*Your instructions*
Please put each line of the data below into a JSON list of strings, one string per line, skipping blank lines and leaving out the picture lines.

Plotted data images:
Start of Block

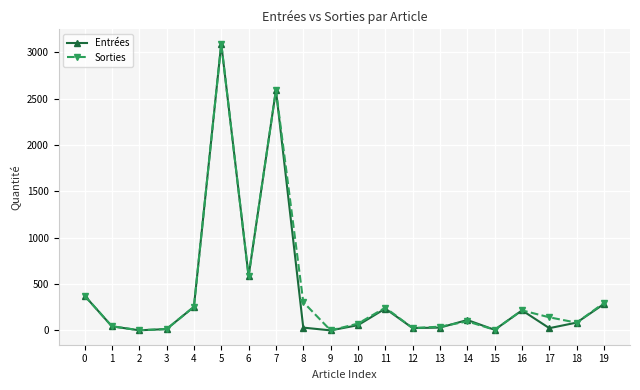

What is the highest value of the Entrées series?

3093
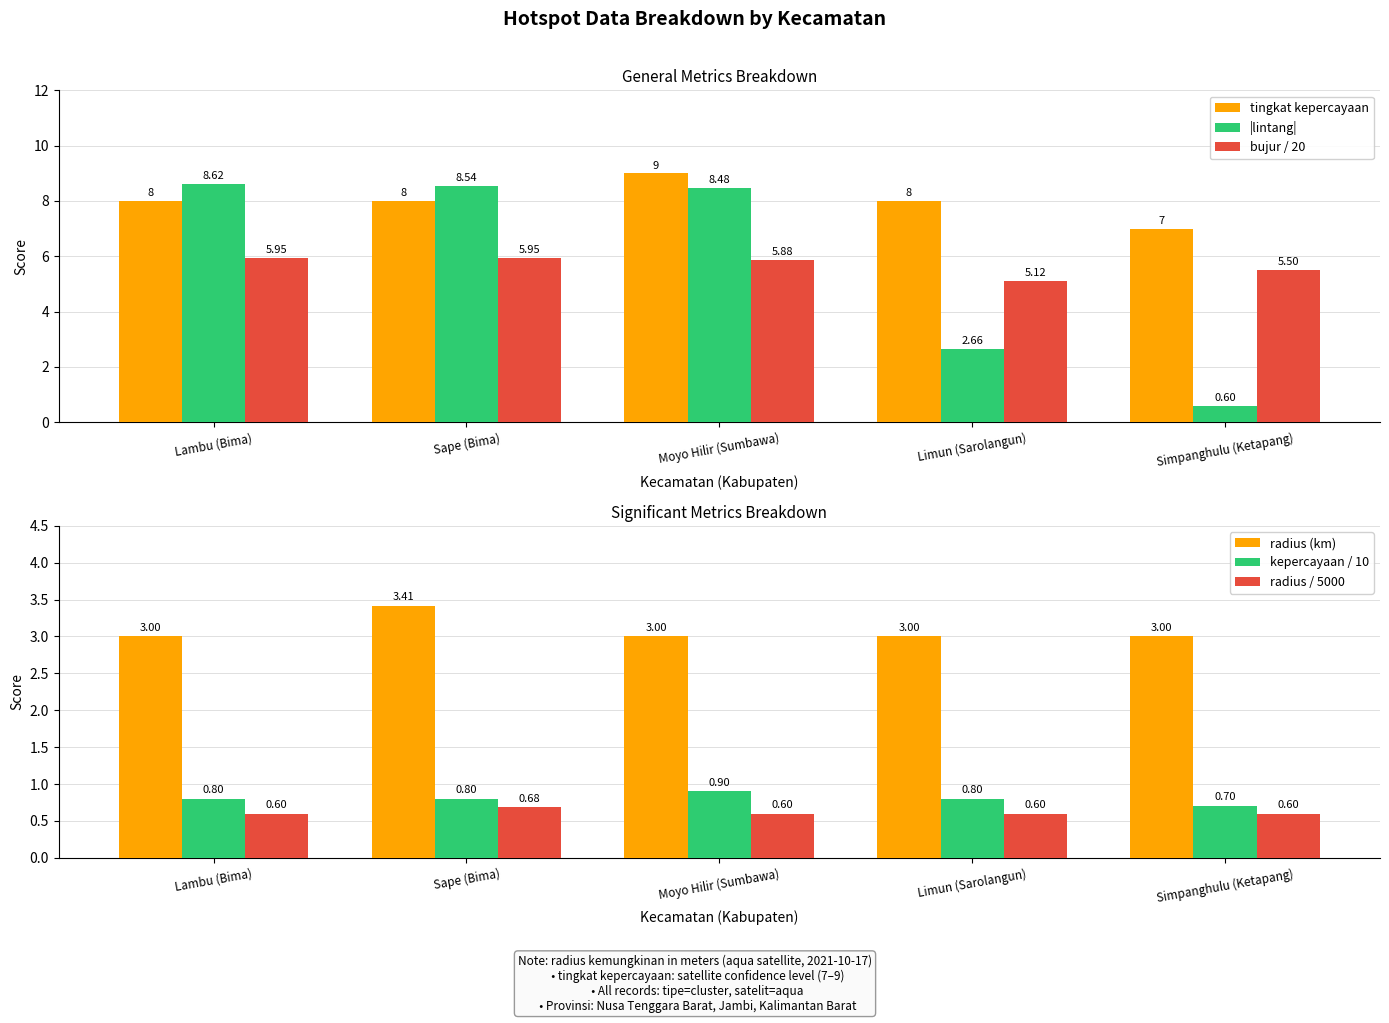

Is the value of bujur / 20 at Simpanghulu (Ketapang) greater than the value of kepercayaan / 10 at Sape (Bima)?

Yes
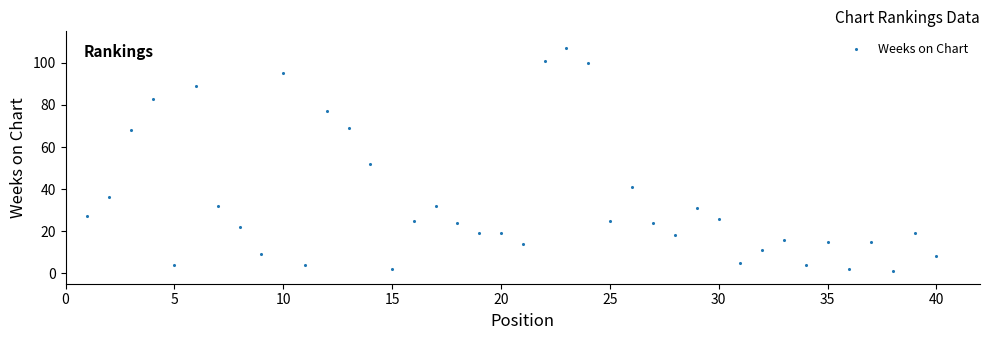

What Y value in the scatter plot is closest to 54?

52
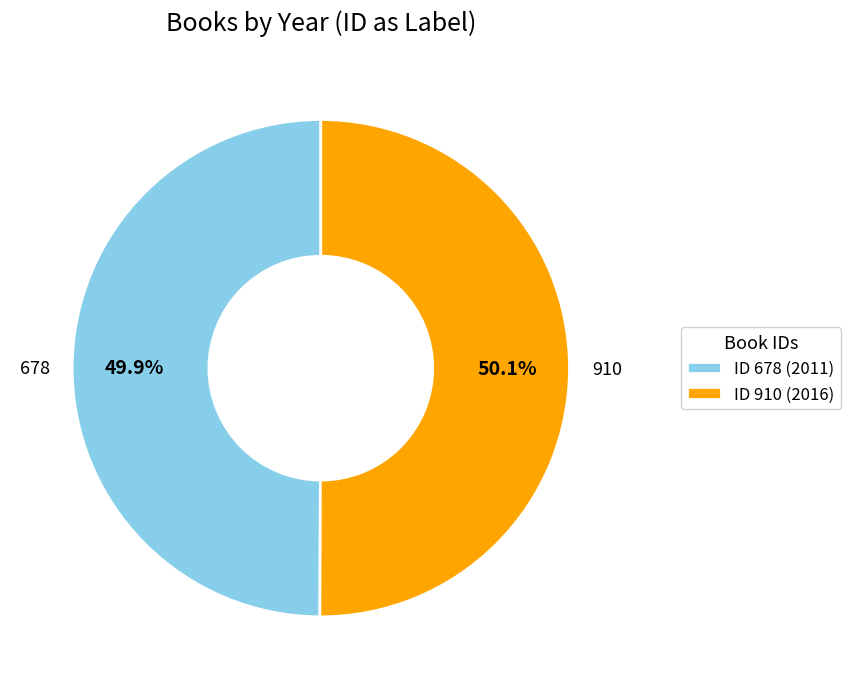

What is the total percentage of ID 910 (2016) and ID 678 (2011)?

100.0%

End of Block

*Response to the exercise*
[
  "What is the highest value of the Entrées series?",
  "3093",
  "Is the value of bujur / 20 at Simpanghulu (Ketapang) greater than the value of kepercayaan / 10 at Sape (Bima)?",
  "Yes",
  "What Y value in the scatter plot is closest to 54?",
  "52",
  "What is the total percentage of ID 910 (2016) and ID 678 (2011)?",
  "100.0%"
]